Vários minutos depois, elas finalmente chegam ao hotel. Ficava quase na saída de Storybrooke. Elas não precisavam se preocupar com nada, as malas seriam transferidas para o outro carro, o que as levaria até o aeroporto no dia seguinte.
Emma segura a mão de Regina, entrando no hotel, pegam a chave do quarto e entram no elevador. Estavam sozinhas. Emma começa a rir sozinha, e Regina a olha sem entender.
– Ta rindo de que? – Regina pergunta curiosa, sorrindo também.
– To lembrando de umas coisas aqui.
– Tipo...? – Regina enlaça a cintura de Emma, colando seus corpos.
– Lembrando daquele dia no elevador do motel. – Ela sorri maliciosa.
– Desconfiei. – Regina enfia o rosto no pescoço de Emma, e sua respiração quente ali, fez a loira arrepiar-se.
– Amor, vamos esperar até o quarto, quero que seja a melhor noite que você já teve.
– Com você, todo dia é melhor, Emma.
– Mas hoje é especial.
– Certo. – Regina para de provocar, mas continua abraçada a loira.
As portas metálicas se abrem, e elas caminham até a porta do quarto. Emma destranca a porta e quando Regina faz menção de entrar, Emma a segura.
– Não é assim que a noiva entra no quarto na noite de núpcias. – Regina sorri.
– Ah não? E como é?
– Assim. – Emma abaixa-se o suficiente para passar os braços pelas pernas de Regina, levantando-a no colo enquanto Regina passa os braços por seu pescoço. – Clichê né? Pois, eu não me importo.
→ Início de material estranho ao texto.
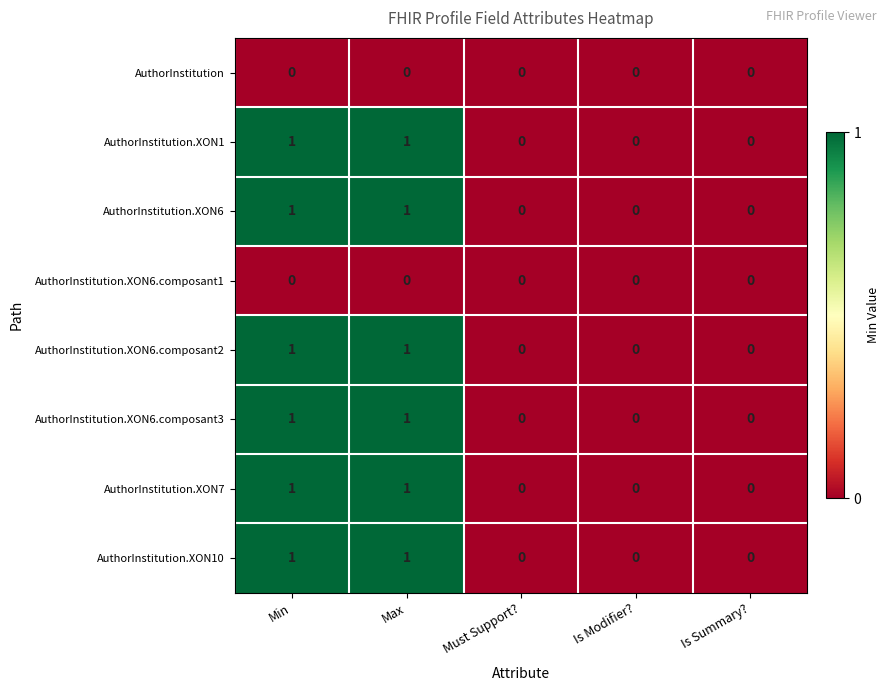

Is it true that AuthorInstitution.XON6.composant2 equals 1 at Min?

True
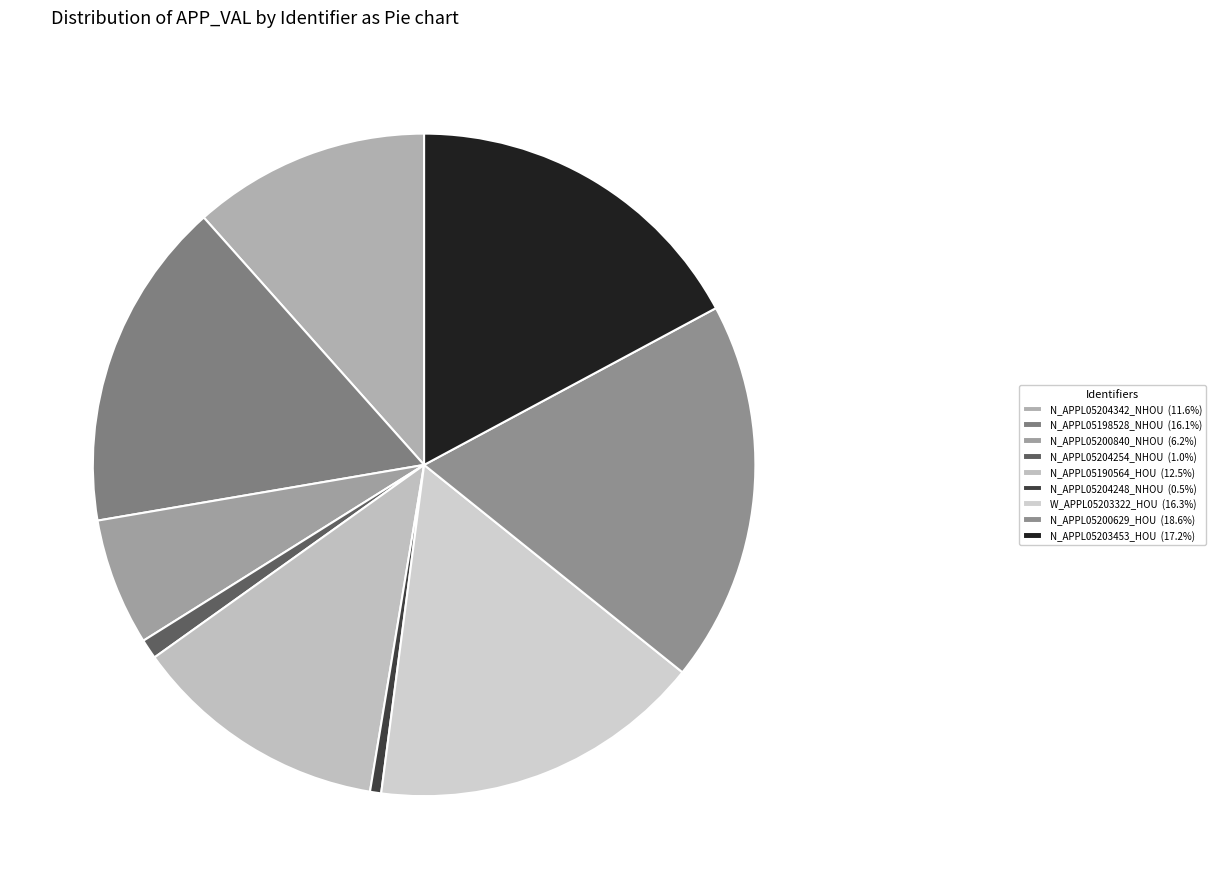

How many segments does this pie chart have?

9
– Eu também não. – Emma sorri, e empurra a porta com o pé, entrando no quarto com Regina nos braços e depois empurrando a porta com o pé, para que fechasse. Emma para no meio do quarto ainda com a morena nos braços, os olhares nem tiveram interesse em se perder pelo cômodo, pois estavam fixados um no outro. Emma abaixa-se um pouco, e coloca Regina no chão, mas não tira suas mãos da morena.
– Bem, senhora Mills Swan, acho que a partir de hoje, você é definitivamente minha. Só minha.
– Sempre fui. Mas concordo, hoje tornou-se oficial, senhora Swan Mills.
– Adoro como esses dois nomes soam juntos. – Emma sorri e fecha o olhos. – Swan Mills. – Perfeito, não é?
– Mais que isso. – Regina sorri olhando para Emma que continuava de olhos fechados. Ela toca os lábios de Emma com os seus e depois aproxima os lábios do ouvido da loira. – Vem, vamos consumar o nosso casamento. – Emma ainda de olhos fechados sorri antes de sentir seus lábios serem tomados de forma firme e forte.